In 1840, under Mr. Kittridge's guidance and with much labor by the
members, a small, 2-room brick building was built on the site of the
present church. The timing was not propitious, however. Perhaps because
of debt (0f the $874 cost of the new building, $431 had to be borrowed)
or distance, several of the members living east of Bedford withdrew and
built another Presbyterian church (the Bethlehem Presbyterian Church),
in Pinhook. To help pay its debt, the Bedford congregation rented its
building half-time to a Baptist congregation and used the front room as
The Second Split...
Shortly after the newly-chartered church had split for local reasons,
the split in the national Presbyterian church into "New School" and
"Old School" presbyteries reached Bedford. Most of the congregation
remained with Mr. Kittridge in the "New School" church, but a number of
dissenters built a two-story brick house (Bedford Presbyterian Church
Old School) on the southwest corner of Church and Locust Sts. (now 14th
and "K" Sts., present site of First United Methodist Church). The
Bethlehem congregation also joined the Old School presbytery.
The New School/Old School split lasted until 1858, when the three
congregations united into the "Bedford Independent Presbyterian Church"
at the present location. The "Old School" church building was sold to
the Methodists. In the mid 1860's the church ended its independence and
joined New Albany Presbytery. When, in 1869, the national denomination
split into the "Northern" and "Southern" Presbyterian churches, the
Bedford church became a Northern church.
By 1869, the building at 15th and "L" had become unsuitable for the
growing congregation. In 1870, it was torn down and a larger brick
church was erected over the foundation. It was built at a cost of
$7,000, and was dedicated on July 30, 1871.
The building expands...
Like the community at large, the Bedford Presbyterian Church tended to
follow the fortunes of the stone industry. It grew rapidly in the
decades before and after the turn of the century. In 1900, during the
pastorate of A.M. Irvine, extensive remodeling of the church was
undertaken.
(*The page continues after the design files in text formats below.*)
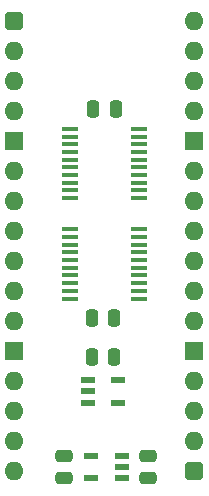
<source format=gts>
%TF.GenerationSoftware,KiCad,Pcbnew,9.0.2*%
%TF.CreationDate,2025-06-17T13:06:38+02:00*%
%TF.ProjectId,Register 8bit with IO,52656769-7374-4657-9220-386269742077,V0*%
%TF.SameCoordinates,Original*%
%TF.FileFunction,Soldermask,Top*%
%TF.FilePolarity,Negative*%
%FSLAX46Y46*%
G04 Gerber Fmt 4.6, Leading zero omitted, Abs format (unit mm)*
G04 Created by KiCad (PCBNEW 9.0.2) date 2025-06-17 13:06:38*
%MOMM*%
%LPD*%
G01*
G04 APERTURE LIST*
G04 Aperture macros list*
%AMRoundRect*
0 Rectangle with rounded corners*
0 $1 Rounding radius*
0 $2 $3 $4 $5 $6 $7 $8 $9 X,Y pos of 4 corners*
0 Add a 4 corners polygon primitive as box body*
4,1,4,$2,$3,$4,$5,$6,$7,$8,$9,$2,$3,0*
0 Add four circle primitives for the rounded corners*
1,1,$1+$1,$2,$3*
1,1,$1+$1,$4,$5*
1,1,$1+$1,$6,$7*
1,1,$1+$1,$8,$9*
0 Add four rect primitives between the rounded corners*
20,1,$1+$1,$2,$3,$4,$5,0*
20,1,$1+$1,$4,$5,$6,$7,0*
20,1,$1+$1,$6,$7,$8,$9,0*
20,1,$1+$1,$8,$9,$2,$3,0*%
G04 Aperture macros list end*
%ADD10RoundRect,0.400000X-0.400000X-0.400000X0.400000X-0.400000X0.400000X0.400000X-0.400000X0.400000X0*%
%ADD11O,1.600000X1.600000*%
%ADD12R,1.600000X1.600000*%
%ADD13R,1.250000X0.600000*%
%ADD14R,1.475000X0.450000*%
%ADD15RoundRect,0.250000X0.250000X0.475000X-0.250000X0.475000X-0.250000X-0.475000X0.250000X-0.475000X0*%
%ADD16RoundRect,0.250000X-0.250000X-0.475000X0.250000X-0.475000X0.250000X0.475000X-0.250000X0.475000X0*%
%ADD17RoundRect,0.250000X0.475000X-0.250000X0.475000X0.250000X-0.475000X0.250000X-0.475000X-0.250000X0*%
%ADD18R,1.150000X0.600000*%
G04 APERTURE END LIST*
D10*
%TO.C,J2*%
X0Y0D03*
D11*
X0Y-2540000D03*
X0Y-5080000D03*
X0Y-7620000D03*
D12*
X0Y-10160000D03*
D11*
X0Y-12700000D03*
X0Y-15240000D03*
X0Y-17780000D03*
X0Y-20320000D03*
X0Y-22860000D03*
X0Y-25400000D03*
D12*
X0Y-27940000D03*
D11*
X0Y-30480000D03*
X0Y-33020000D03*
X0Y-35560000D03*
X0Y-38100000D03*
D10*
X15240000Y-38100000D03*
D11*
X15240000Y-35560000D03*
X15240000Y-33020000D03*
X15240000Y-30480000D03*
D12*
X15240000Y-27940000D03*
D11*
X15240000Y-25400000D03*
X15240000Y-22860000D03*
X15240000Y-20320000D03*
X15240000Y-17780000D03*
X15240000Y-15240000D03*
X15240000Y-12700000D03*
D12*
X15240000Y-10160000D03*
D11*
X15240000Y-7620000D03*
X15240000Y-5080000D03*
X15240000Y-2540000D03*
X15240000Y0D03*
%TD*%
D13*
%TO.C,IC2*%
X6243000Y-30419000D03*
X6243000Y-31369000D03*
X6243000Y-32319000D03*
X8743000Y-32319000D03*
X8743000Y-30419000D03*
%TD*%
D14*
%TO.C,IC1*%
X4682000Y-17649000D03*
X4682000Y-18299000D03*
X4682000Y-18949000D03*
X4682000Y-19599000D03*
X4682000Y-20249000D03*
X4682000Y-20899000D03*
X4682000Y-21549000D03*
X4682000Y-22199000D03*
X4682000Y-22849000D03*
X4682000Y-23499000D03*
X10558000Y-23499000D03*
X10558000Y-22849000D03*
X10558000Y-22199000D03*
X10558000Y-21549000D03*
X10558000Y-20899000D03*
X10558000Y-20249000D03*
X10558000Y-19599000D03*
X10558000Y-18949000D03*
X10558000Y-18299000D03*
X10558000Y-17649000D03*
%TD*%
%TO.C,IC4*%
X10558000Y-14990000D03*
X10558000Y-14340000D03*
X10558000Y-13690000D03*
X10558000Y-13040000D03*
X10558000Y-12390000D03*
X10558000Y-11740000D03*
X10558000Y-11090000D03*
X10558000Y-10440000D03*
X10558000Y-9790000D03*
X10558000Y-9140000D03*
X4682000Y-9140000D03*
X4682000Y-9790000D03*
X4682000Y-10440000D03*
X4682000Y-11090000D03*
X4682000Y-11740000D03*
X4682000Y-12390000D03*
X4682000Y-13040000D03*
X4682000Y-13690000D03*
X4682000Y-14340000D03*
X4682000Y-14990000D03*
%TD*%
D15*
%TO.C,C4*%
X8427000Y-28448000D03*
X6527000Y-28448000D03*
%TD*%
D16*
%TO.C,C2*%
X6686000Y-7493000D03*
X8586000Y-7493000D03*
%TD*%
D15*
%TO.C,C1*%
X8427000Y-25146000D03*
X6527000Y-25146000D03*
%TD*%
D17*
%TO.C,C9*%
X4221000Y-38719000D03*
X4221000Y-36819000D03*
%TD*%
%TO.C,C8*%
X11333000Y-38719000D03*
X11333000Y-36819000D03*
%TD*%
D18*
%TO.C,IC5*%
X9077000Y-38735000D03*
X9077000Y-37785000D03*
X9077000Y-36835000D03*
X6477000Y-36835000D03*
X6477000Y-38735000D03*
%TD*%
M02*

</source>
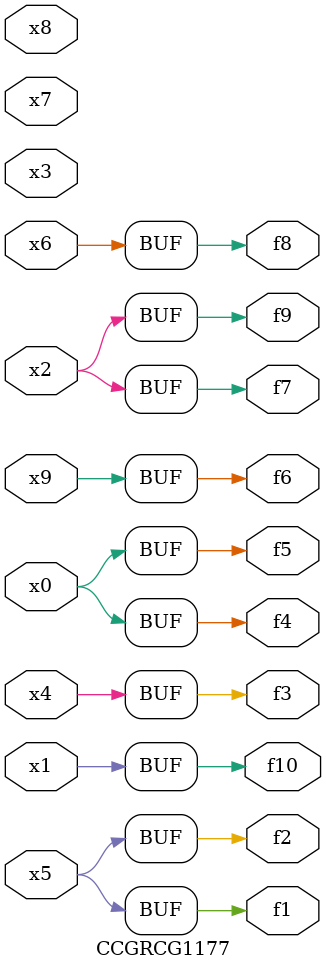
<source format=v>
module CCGRCG1177(
	input x0, x1, x2, x3, x4, x5, x6, x7, x8, x9,
	output f1, f2, f3, f4, f5, f6, f7, f8, f9, f10
);
	assign f1 = x5;
	assign f2 = x5;
	assign f3 = x4;
	assign f4 = x0;
	assign f5 = x0;
	assign f6 = x9;
	assign f7 = x2;
	assign f8 = x6;
	assign f9 = x2;
	assign f10 = x1;
endmodule

</source>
The brick shell of the old sanctuary was completely
surrounded by a new stone construction, giving the church a radically
different appearance. New stained glass windows and new furnishings
were installed, and some of the old furnishings went to nearby churches.
In 1903, the Rev. J. W. Findley became the pastor, and during his
decade of ministry, the church opened a chapel on the northeast corner
of "J" and 7th Sts. Mr. Findley was succeeded by Dr. DeWitt T. Scott,
under whom a large addition was built on the east side of the church:
the first story contained classrooms, and the second story had a
kitchen and social room. The sanctuary was also renovated, with a new
organ and new pews. The addition was dedicated on January 21, 1917.
More Recent Years...
Re-named in 1957 as First Presbyterian Church of Bedford, the church
was renovated in 1967-68, nearly a century after the construction of
the brick walls which still formed the sanctuary. Planned under
Lawrence H. Cater and completed under Arthur J. DeYoung, the renovation
replaced the old manse south of the church with a new addition
containing the Voris Fellowship Hall, a kitchen, church offices, a
nursery, and restrooms. The old second floor social room was remodeled
into classrooms and a youth room, and the sanctuary was extensively
renovated and modernized. The sanctuary was extensively
remodelled as well and the Riley Memorial Pipe Organ was installed.
In 1987, part of the adjoining parking lot was purchased, providing the
first church-owned off-street parking. In 1988, the Voris Fellowship
Hall and offices were air-conditioned. In 1990-91, the sanctuary,
classrooms, nursery, and church library were completely redecorated. In
1993-94, the boiler and church roof were replaced, the Voris Fellowship
Hall and kitchen were redecorated, and the front restroom was remodeled
into a handicap-accessible facility.